What needs to be done: Copy out every one of the following entries line for line, leaving out the pictures.
*** Opening Stored data ***
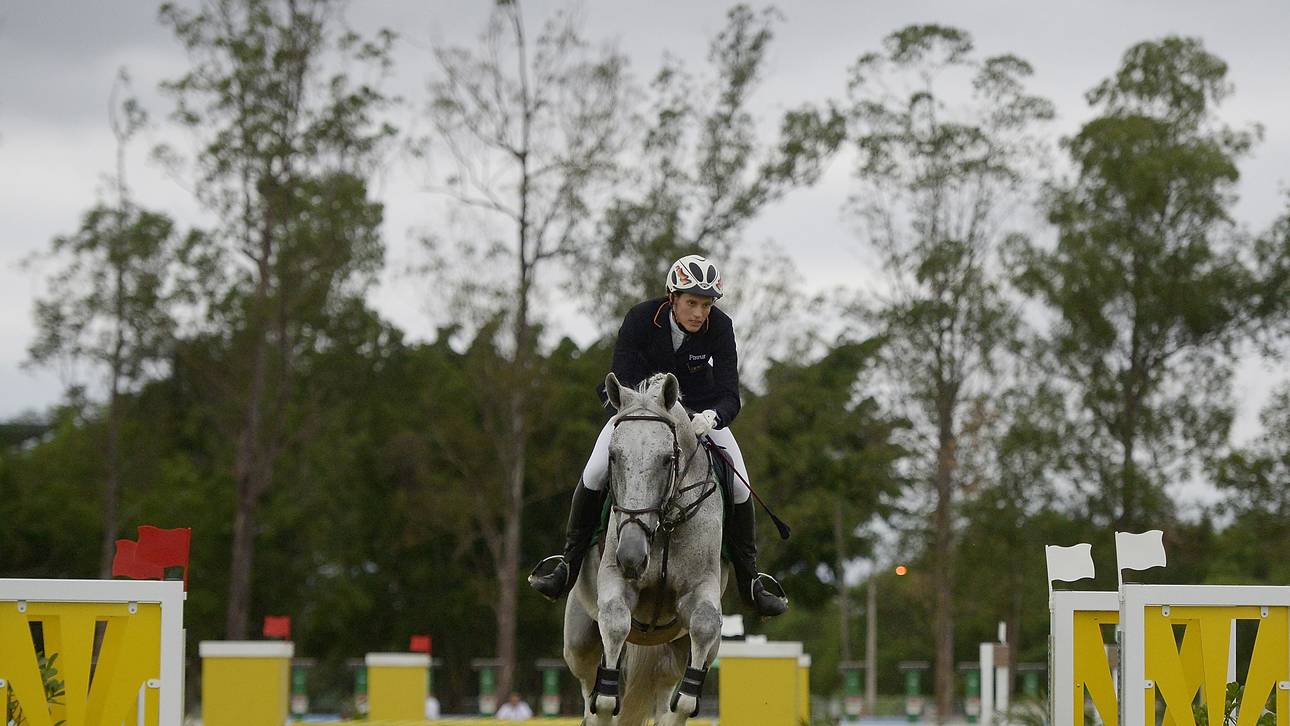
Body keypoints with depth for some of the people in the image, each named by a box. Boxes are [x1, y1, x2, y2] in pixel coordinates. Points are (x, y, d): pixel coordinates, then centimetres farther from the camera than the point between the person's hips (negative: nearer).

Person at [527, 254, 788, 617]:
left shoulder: (720, 328, -22)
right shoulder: (640, 319, -25)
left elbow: (729, 395, -25)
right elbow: (621, 382, -27)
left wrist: (711, 417, -48)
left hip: (699, 410, 1)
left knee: (739, 487, -14)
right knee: (595, 474, -22)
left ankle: (750, 580, 2)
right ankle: (568, 563, -5)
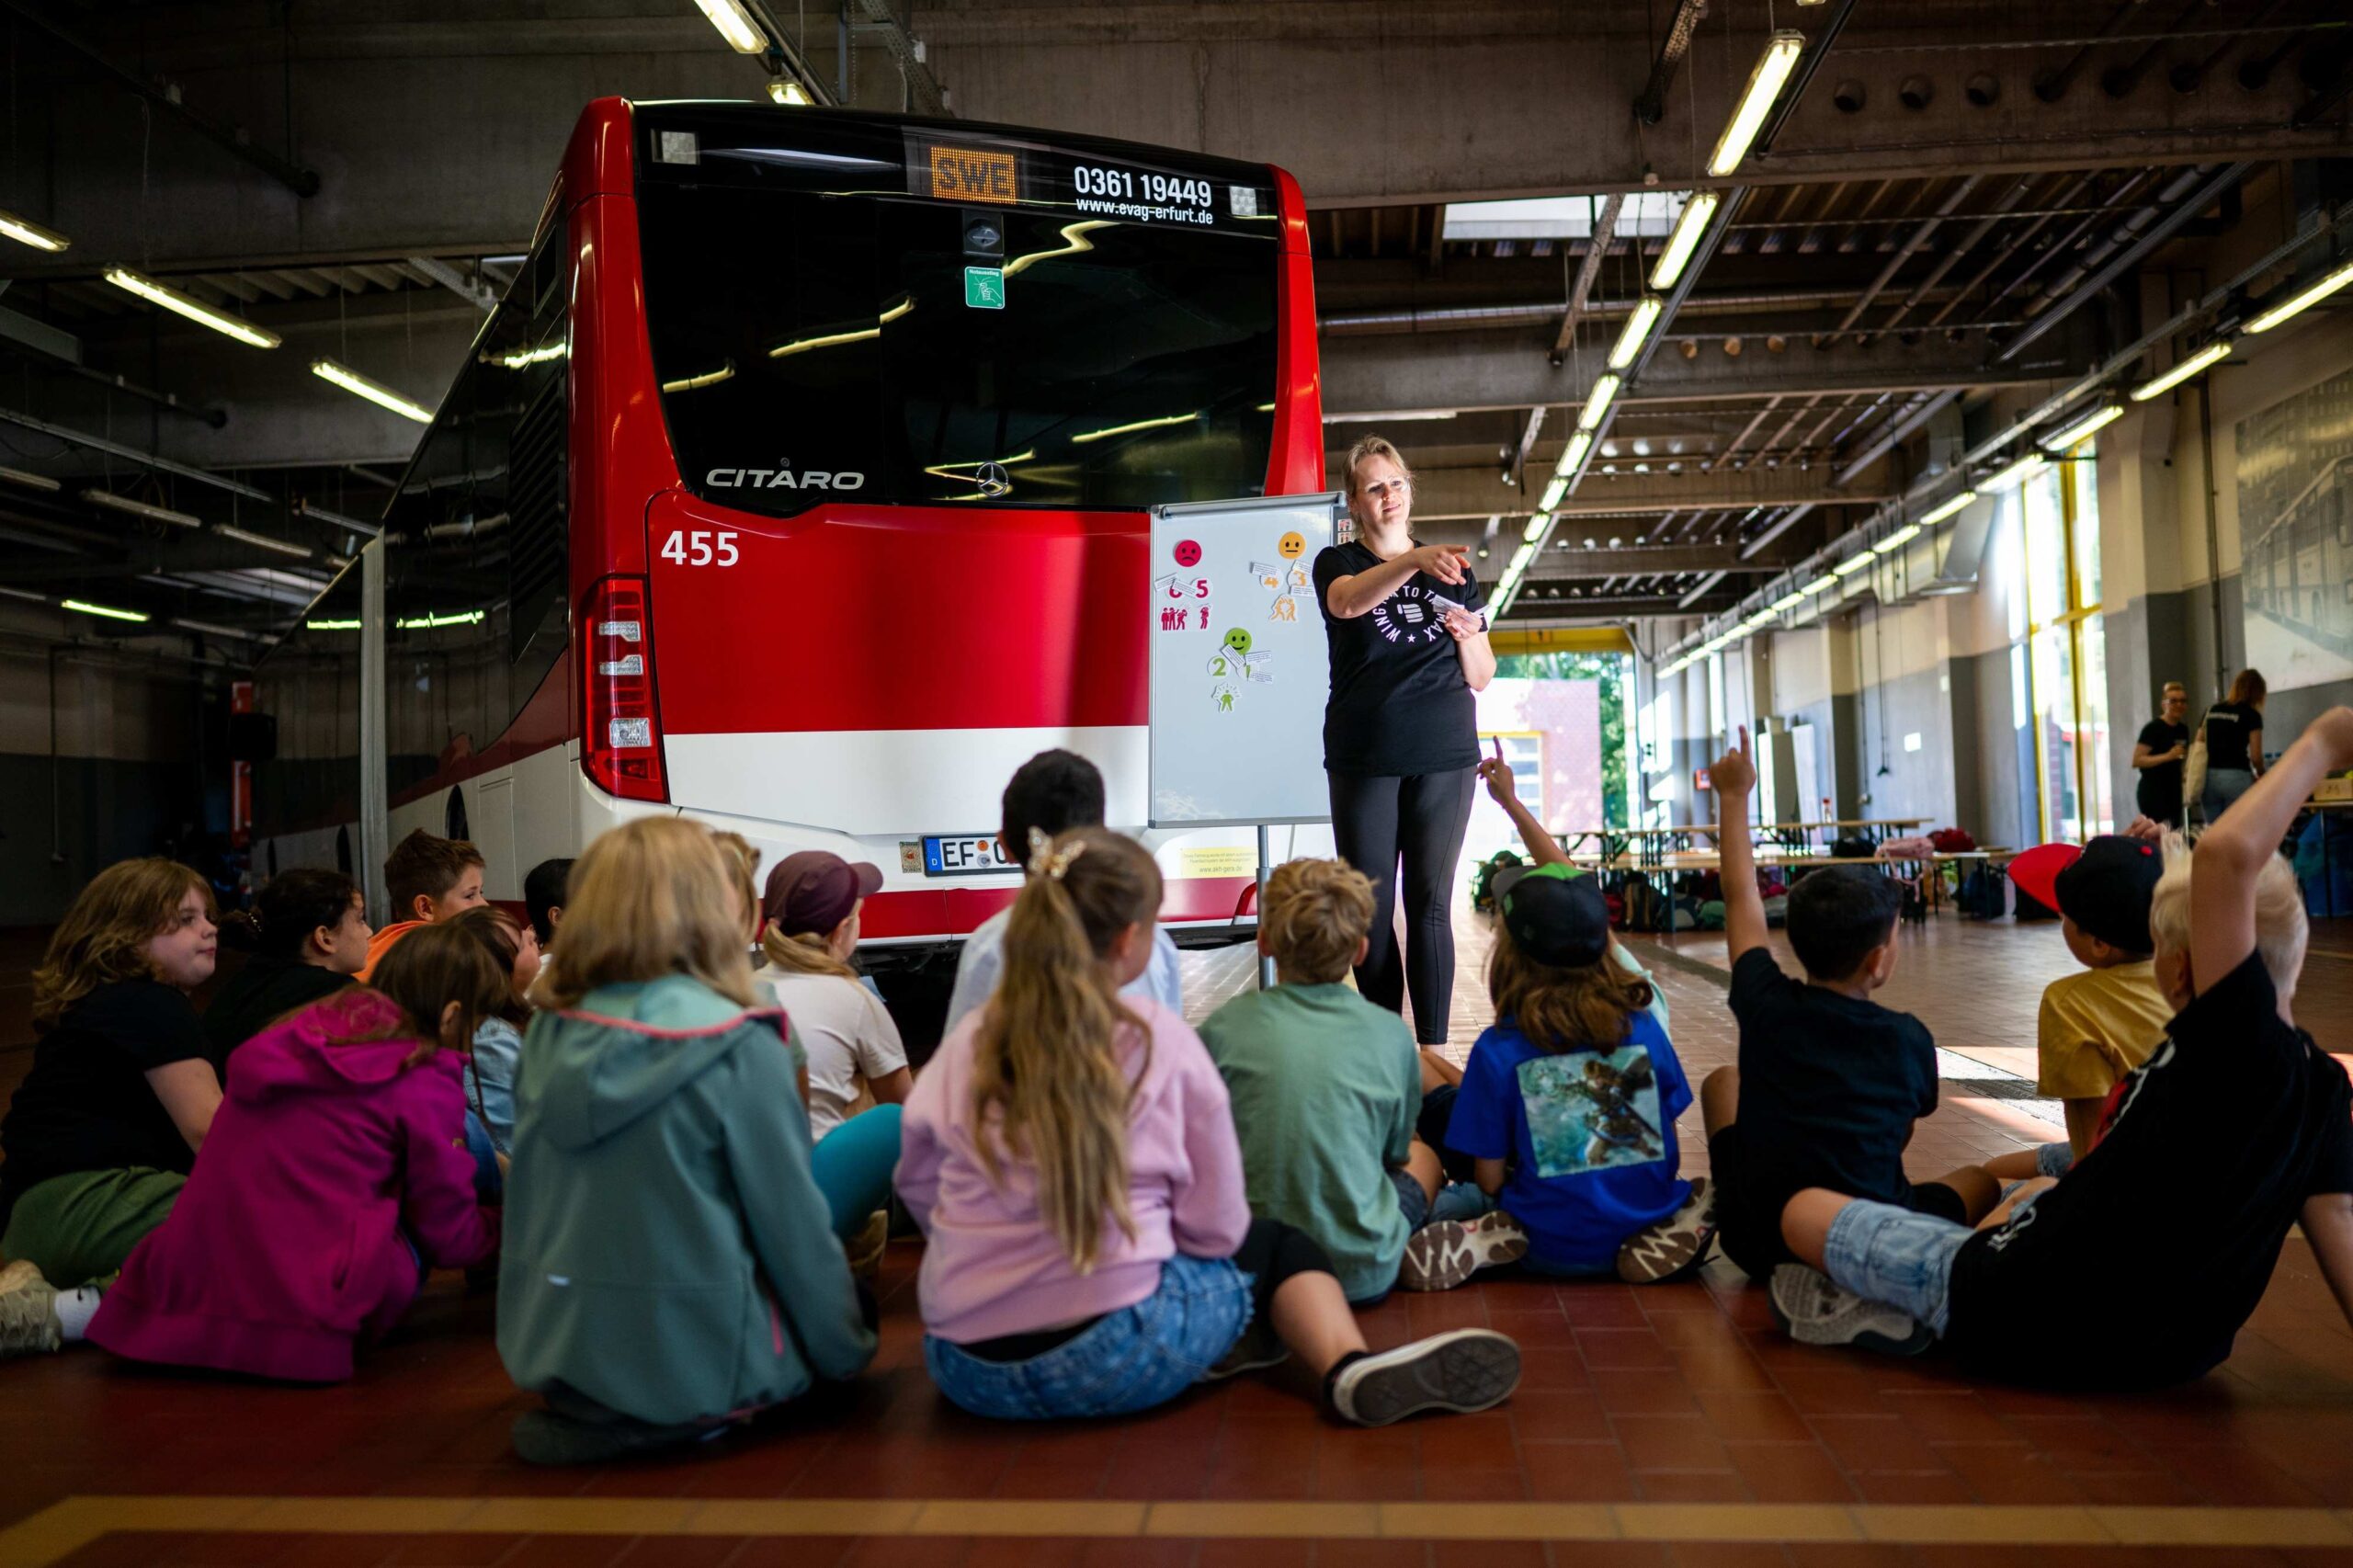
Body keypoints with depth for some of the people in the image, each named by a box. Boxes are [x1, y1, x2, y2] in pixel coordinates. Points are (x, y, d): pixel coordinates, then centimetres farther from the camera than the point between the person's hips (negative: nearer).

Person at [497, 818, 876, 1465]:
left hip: (549, 1355, 7)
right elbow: (794, 1225, -12)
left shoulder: (546, 1039, -2)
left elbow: (530, 1206, 9)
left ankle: (583, 1407, 13)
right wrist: (847, 1352, 3)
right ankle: (688, 1417, 2)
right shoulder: (739, 1047, -19)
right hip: (692, 1360, -6)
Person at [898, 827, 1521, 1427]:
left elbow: (918, 1188, 9)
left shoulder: (968, 1042, 1)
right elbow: (1217, 1227, -2)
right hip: (1115, 1354, -4)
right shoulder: (1161, 1041, -7)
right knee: (1279, 1244, 21)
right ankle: (1350, 1370, -7)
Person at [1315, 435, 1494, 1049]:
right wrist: (1415, 561, -36)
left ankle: (1434, 1050, 2)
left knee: (1430, 905, 0)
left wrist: (1470, 637, -7)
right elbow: (1348, 602, -20)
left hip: (1444, 757, 2)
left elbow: (1481, 679, 15)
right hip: (1365, 760, -1)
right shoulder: (1337, 562, 7)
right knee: (1370, 907, -1)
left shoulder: (1454, 573, 15)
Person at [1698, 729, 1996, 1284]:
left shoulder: (1766, 1006, -10)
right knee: (1979, 1180, 28)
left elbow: (1742, 899, 5)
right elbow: (1901, 1139, 3)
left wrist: (1734, 796, 16)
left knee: (1722, 1083, 24)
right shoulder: (1909, 1040, -12)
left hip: (1755, 1245, 1)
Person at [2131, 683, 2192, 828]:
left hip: (2174, 792, 8)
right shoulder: (2153, 728, -9)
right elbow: (2136, 760, -15)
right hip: (2153, 793, -8)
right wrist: (2168, 756, -22)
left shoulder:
*** Closing Stored data ***
Output for this exercise:
Body keypoints with depth for some of the people in the image, each named by a box. Boxes are [x1, y1, x2, y2] in pixel coordinates. Points are (x, y, d): pixel coordinates, then centimetres farther from the camera than the point between the person's hips (negative: nearer).

Person at [527, 254, 788, 617]:
left shoulder: (720, 328, -22)
right shoulder: (640, 319, -25)
left elbow: (729, 395, -25)
right elbow: (621, 382, -27)
left wrist: (711, 417, -48)
left hip: (699, 410, 1)
left knee: (739, 487, -14)
right knee: (595, 474, -22)
left ankle: (750, 580, 2)
right ankle: (568, 563, -5)
Body keypoints with depth for some of the people in the image, each named by a box. Boxes are [x1, y1, x2, y2] in pixel coordinates. Points are (x, y, d): pixel coordinates, then centimetres farther from the camera than the point between the person's hips (negative: nearer).

Person at [497, 818, 876, 1465]:
left hip: (549, 1355, 7)
right elbow: (794, 1225, -12)
left shoulder: (546, 1039, -2)
left elbow: (530, 1206, 9)
left ankle: (583, 1407, 13)
right wrist: (847, 1352, 3)
right ankle: (688, 1417, 2)
right shoulder: (739, 1047, -19)
right hip: (692, 1360, -6)
Person at [898, 827, 1521, 1427]:
left elbow: (918, 1188, 9)
left shoulder: (968, 1042, 1)
right elbow: (1217, 1227, -2)
right hip: (1115, 1354, -4)
right shoulder: (1161, 1041, -7)
right knee: (1279, 1244, 21)
right ankle: (1350, 1370, -7)
Person at [1315, 435, 1494, 1049]:
right wrist: (1415, 561, -36)
left ankle: (1434, 1050, 2)
left knee: (1430, 905, 0)
left wrist: (1470, 637, -7)
right elbow: (1348, 602, -20)
left hip: (1444, 757, 2)
left elbow: (1481, 679, 15)
right hip: (1365, 760, -1)
right shoulder: (1337, 562, 7)
right knee: (1370, 907, -1)
left shoulder: (1454, 573, 15)
Person at [1698, 729, 1996, 1284]:
left shoulder: (1766, 1006, -10)
right knee: (1979, 1180, 28)
left elbow: (1742, 899, 5)
right elbow: (1901, 1139, 3)
left wrist: (1734, 796, 16)
left knee: (1722, 1083, 24)
right shoulder: (1909, 1040, -12)
left hip: (1755, 1245, 1)
Person at [2131, 683, 2192, 828]:
left hip: (2174, 792, 8)
right shoulder: (2153, 728, -9)
right elbow: (2136, 760, -15)
right hip: (2153, 793, -8)
right wrist: (2168, 756, -22)
left shoulder:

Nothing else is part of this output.